At twilight Achar went out to walk. It had been a busy day at the clinic, and still there were people waiting to be helped. But he needed to breathe, to get out of those narrow rooms, to feel the cool air that rolled across the valley from the sea. The taps were not yet turned on, but children were waiting near the pumps. Dradeb was a beehive, pulsing with misery and life.
Most of its houses were constructed out of discarded bricks mortared in haphazard ways. The roofs were sheet metal, kept in place by stones on top; otherwise, when the wind blew the roofs might fly away. There were large portions of Dradeb where the houses were not so good, shacks made of discarded pieces of cars and bamboo culms with only a blanket for a door. There were shanties that had been erected on top of an old Jewish cemetery-the gravestones, poking up in the middle of the rooms, served as tables or even beds. Such rot , he thought, such a rotting place . Dradeb stank of over-flowing septics. Its little lanes were filled with rubble and discarded blackened greens.
Achar thought of Fischer then, walking these alleys with Driss Bennani months before, such an improbable combination, he'd thought so many times, the young Moroccan with the old American Jew. He'd liked Fischer, missed him, was sorry now that he was dead. The man had been a builder and a dreamer. Now Driss wanted to tear things down.
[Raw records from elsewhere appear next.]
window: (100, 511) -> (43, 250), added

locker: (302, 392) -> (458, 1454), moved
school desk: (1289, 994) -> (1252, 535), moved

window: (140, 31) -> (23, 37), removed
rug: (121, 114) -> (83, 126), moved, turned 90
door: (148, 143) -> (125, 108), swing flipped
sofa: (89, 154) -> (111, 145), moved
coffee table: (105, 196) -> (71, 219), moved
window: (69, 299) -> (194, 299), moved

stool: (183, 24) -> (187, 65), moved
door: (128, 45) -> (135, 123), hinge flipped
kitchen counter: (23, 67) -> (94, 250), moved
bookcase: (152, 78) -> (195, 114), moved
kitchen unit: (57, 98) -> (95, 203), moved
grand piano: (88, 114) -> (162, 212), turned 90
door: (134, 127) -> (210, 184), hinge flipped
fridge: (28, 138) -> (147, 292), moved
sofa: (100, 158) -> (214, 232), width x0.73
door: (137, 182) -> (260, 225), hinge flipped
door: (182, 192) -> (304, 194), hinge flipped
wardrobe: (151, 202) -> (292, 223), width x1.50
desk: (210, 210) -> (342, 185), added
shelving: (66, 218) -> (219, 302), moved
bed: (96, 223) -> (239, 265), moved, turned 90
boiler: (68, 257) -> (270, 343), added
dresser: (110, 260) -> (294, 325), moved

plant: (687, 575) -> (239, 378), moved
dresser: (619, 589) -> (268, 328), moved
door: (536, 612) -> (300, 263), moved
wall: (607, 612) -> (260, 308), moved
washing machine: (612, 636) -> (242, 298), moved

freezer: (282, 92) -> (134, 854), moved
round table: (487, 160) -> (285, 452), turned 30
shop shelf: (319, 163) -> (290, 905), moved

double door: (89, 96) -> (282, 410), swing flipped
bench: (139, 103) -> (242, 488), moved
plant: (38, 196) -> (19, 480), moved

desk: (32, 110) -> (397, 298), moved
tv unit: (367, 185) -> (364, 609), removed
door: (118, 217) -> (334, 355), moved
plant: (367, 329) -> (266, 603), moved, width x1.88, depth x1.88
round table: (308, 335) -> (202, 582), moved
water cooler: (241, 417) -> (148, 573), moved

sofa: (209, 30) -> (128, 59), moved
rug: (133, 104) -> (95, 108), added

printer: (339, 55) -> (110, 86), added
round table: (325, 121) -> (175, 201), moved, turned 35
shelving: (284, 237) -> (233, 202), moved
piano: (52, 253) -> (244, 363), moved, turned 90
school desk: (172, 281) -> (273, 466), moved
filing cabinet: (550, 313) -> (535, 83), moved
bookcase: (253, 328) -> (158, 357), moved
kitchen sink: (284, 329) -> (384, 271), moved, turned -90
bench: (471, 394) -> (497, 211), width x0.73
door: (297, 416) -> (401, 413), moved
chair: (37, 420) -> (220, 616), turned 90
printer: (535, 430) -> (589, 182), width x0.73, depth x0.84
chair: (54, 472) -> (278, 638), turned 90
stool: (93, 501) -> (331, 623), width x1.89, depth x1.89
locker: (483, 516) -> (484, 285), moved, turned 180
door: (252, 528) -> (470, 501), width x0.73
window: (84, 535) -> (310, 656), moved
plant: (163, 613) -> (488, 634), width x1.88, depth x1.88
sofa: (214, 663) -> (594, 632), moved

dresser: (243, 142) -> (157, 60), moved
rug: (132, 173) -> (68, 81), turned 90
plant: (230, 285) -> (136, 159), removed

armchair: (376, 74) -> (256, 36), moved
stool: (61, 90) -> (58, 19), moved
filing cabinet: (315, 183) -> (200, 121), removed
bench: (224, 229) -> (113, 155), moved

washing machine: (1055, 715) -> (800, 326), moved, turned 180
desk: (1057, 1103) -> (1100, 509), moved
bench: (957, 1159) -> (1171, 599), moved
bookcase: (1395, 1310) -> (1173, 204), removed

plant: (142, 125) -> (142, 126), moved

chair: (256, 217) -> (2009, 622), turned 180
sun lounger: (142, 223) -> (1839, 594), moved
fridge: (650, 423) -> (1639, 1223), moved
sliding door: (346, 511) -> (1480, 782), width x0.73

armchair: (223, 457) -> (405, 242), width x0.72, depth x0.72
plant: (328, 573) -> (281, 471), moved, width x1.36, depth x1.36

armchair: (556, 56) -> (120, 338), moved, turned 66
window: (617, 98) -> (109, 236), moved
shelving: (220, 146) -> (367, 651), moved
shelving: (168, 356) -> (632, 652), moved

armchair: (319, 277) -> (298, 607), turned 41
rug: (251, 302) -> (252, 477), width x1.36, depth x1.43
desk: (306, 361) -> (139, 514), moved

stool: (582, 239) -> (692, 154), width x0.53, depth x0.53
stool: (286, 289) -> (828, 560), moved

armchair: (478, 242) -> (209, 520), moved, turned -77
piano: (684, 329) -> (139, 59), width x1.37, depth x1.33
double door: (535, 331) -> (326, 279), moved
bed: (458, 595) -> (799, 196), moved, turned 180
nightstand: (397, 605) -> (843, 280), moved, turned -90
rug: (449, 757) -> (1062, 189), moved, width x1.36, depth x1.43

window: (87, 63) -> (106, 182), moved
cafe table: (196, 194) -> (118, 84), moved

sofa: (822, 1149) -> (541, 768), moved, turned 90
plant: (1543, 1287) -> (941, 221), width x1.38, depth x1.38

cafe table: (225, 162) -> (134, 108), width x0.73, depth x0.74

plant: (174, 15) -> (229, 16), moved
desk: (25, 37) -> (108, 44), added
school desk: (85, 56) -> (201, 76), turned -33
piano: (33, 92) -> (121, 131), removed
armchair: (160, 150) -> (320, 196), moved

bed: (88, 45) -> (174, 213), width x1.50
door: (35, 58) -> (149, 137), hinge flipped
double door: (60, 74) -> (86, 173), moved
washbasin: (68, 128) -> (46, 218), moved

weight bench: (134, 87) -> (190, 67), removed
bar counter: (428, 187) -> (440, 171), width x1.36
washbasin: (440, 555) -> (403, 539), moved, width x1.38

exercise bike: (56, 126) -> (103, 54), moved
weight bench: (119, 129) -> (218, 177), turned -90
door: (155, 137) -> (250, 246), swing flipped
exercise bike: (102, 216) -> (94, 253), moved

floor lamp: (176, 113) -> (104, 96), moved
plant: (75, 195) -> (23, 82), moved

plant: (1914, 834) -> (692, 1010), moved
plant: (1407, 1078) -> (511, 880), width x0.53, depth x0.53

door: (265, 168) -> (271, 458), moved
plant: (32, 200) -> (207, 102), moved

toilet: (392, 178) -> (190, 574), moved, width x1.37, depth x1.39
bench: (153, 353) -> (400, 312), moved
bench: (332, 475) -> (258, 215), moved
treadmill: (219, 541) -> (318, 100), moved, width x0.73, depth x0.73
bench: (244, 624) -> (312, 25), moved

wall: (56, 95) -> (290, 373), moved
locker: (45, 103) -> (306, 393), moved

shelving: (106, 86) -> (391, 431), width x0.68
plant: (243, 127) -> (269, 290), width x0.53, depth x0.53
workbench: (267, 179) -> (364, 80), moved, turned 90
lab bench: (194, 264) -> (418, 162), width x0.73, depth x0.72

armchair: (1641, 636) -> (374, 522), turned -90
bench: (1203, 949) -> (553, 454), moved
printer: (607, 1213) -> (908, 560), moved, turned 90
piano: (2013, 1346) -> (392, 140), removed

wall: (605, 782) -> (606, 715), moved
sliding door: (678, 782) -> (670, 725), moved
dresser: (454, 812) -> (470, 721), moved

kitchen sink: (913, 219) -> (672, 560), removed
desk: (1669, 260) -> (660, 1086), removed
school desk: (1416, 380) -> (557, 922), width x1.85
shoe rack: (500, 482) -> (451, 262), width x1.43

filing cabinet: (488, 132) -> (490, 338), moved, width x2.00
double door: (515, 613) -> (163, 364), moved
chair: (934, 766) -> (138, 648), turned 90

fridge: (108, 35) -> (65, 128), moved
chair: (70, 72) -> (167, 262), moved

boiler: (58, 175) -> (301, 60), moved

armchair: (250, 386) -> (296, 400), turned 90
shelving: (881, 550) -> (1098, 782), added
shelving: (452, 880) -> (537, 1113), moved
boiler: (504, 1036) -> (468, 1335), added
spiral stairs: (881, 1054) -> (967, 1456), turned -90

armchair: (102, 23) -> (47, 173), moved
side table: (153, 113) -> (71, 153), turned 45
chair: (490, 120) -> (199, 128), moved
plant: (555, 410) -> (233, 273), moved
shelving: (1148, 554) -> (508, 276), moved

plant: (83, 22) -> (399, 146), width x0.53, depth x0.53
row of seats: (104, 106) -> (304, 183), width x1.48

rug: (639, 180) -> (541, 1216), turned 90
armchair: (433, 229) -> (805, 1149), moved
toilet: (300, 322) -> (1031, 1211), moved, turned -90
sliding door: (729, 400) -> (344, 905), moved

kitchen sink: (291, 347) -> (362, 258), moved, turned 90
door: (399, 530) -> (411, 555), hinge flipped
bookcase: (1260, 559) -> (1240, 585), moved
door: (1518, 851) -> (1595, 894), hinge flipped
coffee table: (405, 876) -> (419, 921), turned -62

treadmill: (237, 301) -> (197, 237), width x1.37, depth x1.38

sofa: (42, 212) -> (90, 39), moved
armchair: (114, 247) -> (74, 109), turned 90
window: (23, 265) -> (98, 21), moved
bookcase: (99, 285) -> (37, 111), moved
Achar passed a carpentry shop, waved to the men inside. Walking up an alley by the mosque, he could hear the machine in the miller's shop grinding flour out of wheat. He walked up Rue de Persil, moving to the side to avoid a rat. It lay dead in ooze that trickled down from an outhouse. There were dogs standing in the alleyway, thin, bony mongrels with supplicating eyes. A week or so before, the police had come while men demolished shanties that encroached on private land. Then the trucks took people and their possessions to another quarter, and the uncomprehending dogs were left behind. They seemed to Achar to be getting thinner every day. Soon they must find a source of garbage , he thought, or else they will become savages or die .
Finally, at the top of the hill, he turned and looked back down. There it was, Dradeb, the slum, and his clinic, a compound of shanties too. The place needed schools, water, most of all a passion to change. Only yards away, across the river on the Mountain, one could buy Cuban cigars and English marmalade.